In the current study, we obtain the mean age of 48.06 ± 16.5 years younger than that recorded by Shintani in the USA [13]. The mean age was 58.0 ± 2.2 years, with nearly the same sex predilection of 55.9% male (55.6% male, 44.4 female).
The most common presenting symptoms of patients with AIFRS were unilateral facial pain, tingling, and numbness in the malar areas 92.6% in concordance with Turner et al. [14] who recorded facial swelling (64.5%), fever (62.9%), and nasal congestion (52.2%. Extension into the orbit results in proptosis, deterioration in vision or even visual loss (70.4%), facial skin infarction, and ulceration in 46.3%. In addition, Yin et al. [15] described that unilateral facial swelling, pain, or erythema were the most common presentations, involvement of the orbit or pterygopalatine fossa on imaging, and mucosal necrosis is seen on endoscopy.
As expected, the most commonly associated predisposing conditions were diabetes mellitus in concordance with the study of Malleshappa et al. [16] found that 78.4% patients were diabetic in concordance with the study of Wandell et al. [17] aggressive infection occurring in immunocompromised patients.
In this study 2/54 patients had haematologic malignancy on the contrary Malleshappa et al. [16] found that 17.6% had haematologic malignancies.
Mucor species (77.8%) was the most commonly isolated fungal pathogens followed by Aspergillus fumigatus (22.2%). As Raab et al. [6] pointed out, Mucorales is not the only fungi, which can infect the sinuses, Aspergillus spp. can also lead to invasive fungal sinusitis.
The aim of surgery is to excise the necrotic tissue thus maxillectomy is done in 5 patients and orbital exenteration in 13/54 patients. Systemic antifungal was described for 50 patients. This is discordant with Turner et al. [14], who described external debridement for 37.2%, endoscopic debridement in 37% and combined open and endoscopic debridement for 24.1% and Malleshappa et al. [16] who recorded partial/total maxillectomy (29.4%), orbital exenteration (7.8%) and craniotomy (2%), while Allensworth et al. [18] found that ten patients underwent maxillectomy, six with orbital exenteration. In concordance with a study done by Yin et al. [15], most patients were treated with a combination of intravenous antifungal medication and surgery.
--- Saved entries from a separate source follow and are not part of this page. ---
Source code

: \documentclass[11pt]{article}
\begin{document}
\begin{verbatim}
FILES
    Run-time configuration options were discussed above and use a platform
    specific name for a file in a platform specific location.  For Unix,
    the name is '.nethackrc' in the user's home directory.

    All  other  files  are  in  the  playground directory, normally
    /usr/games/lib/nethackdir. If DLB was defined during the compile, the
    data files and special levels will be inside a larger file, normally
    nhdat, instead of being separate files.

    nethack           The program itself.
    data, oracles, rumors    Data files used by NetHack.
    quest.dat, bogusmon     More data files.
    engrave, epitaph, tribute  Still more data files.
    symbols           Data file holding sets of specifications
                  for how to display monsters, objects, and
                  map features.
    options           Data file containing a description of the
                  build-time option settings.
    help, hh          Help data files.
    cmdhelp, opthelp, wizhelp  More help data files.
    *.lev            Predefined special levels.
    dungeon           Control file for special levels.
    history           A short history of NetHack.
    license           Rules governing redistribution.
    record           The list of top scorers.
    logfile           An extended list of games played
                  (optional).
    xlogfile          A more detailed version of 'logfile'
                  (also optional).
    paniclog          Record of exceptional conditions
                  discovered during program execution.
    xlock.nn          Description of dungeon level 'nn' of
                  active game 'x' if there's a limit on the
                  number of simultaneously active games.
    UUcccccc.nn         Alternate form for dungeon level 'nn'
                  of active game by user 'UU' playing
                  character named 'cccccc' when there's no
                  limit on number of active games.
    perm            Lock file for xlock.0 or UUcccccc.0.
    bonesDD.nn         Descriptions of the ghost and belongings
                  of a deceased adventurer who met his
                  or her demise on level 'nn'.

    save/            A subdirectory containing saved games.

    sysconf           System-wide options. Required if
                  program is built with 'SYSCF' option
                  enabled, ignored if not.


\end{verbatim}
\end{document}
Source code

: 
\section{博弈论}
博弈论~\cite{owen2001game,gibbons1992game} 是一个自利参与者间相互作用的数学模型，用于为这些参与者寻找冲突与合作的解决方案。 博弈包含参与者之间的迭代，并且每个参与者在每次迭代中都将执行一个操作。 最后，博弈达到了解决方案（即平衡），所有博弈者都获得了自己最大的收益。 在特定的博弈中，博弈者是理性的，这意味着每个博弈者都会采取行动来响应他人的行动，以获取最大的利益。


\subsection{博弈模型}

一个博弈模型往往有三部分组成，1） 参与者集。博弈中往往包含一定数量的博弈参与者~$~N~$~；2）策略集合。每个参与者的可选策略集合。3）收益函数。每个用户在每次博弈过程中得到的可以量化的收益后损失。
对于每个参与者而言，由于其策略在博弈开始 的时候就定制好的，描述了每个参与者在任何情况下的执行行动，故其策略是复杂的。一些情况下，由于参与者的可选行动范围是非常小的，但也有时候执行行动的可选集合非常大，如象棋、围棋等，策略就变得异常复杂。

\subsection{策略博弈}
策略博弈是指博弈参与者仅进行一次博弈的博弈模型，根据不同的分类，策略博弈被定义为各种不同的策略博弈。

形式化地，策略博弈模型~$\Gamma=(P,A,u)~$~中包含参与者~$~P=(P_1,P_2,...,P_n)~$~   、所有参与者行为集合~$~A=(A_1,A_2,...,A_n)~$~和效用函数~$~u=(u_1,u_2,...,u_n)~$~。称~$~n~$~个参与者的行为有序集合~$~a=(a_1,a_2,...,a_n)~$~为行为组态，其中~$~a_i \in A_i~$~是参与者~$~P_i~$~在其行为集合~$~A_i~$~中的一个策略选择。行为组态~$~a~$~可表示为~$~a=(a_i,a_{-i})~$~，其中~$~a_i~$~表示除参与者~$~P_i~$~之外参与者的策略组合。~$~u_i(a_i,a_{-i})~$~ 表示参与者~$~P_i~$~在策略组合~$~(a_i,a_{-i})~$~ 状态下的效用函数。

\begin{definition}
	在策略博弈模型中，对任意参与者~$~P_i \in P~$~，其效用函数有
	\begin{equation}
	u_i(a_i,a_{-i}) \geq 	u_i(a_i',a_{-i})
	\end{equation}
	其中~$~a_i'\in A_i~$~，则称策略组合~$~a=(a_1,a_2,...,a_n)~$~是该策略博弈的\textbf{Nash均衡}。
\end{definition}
Two patients passed away before surgery.
Despite improvements in medical and surgical therapy, survival remains limited. The overall mortality in the AIFR was 40.7% in concordance with the study of Turner et al. [14] who stated an overall survival rate equalled 49.7% and Allensworth et al. [18] recorded (68%) survived which was nearly the same mentioned in the study of Malleshappa et al. [16] that gave a survival rate of 68.2% overall.
Strength of the study, up to our knowledge and the published data, is that it had a large sample and our patients were a good representative of the medical problem. Second, multidisciplinary reporting expanded the scope of data analysis.
AIFRS in COVID-19 patients is a matter of urgency; consequently, this study had some limitations. First, it was a single institutional study. Second, patient selectivity bias was possible due to rapid disease progression and poor prognosis. Third, the lack of a comparator control group limited our findings. Finally, the availability of long-term clinical outcomes was modest. The international longitudinal study is necessary for future studies.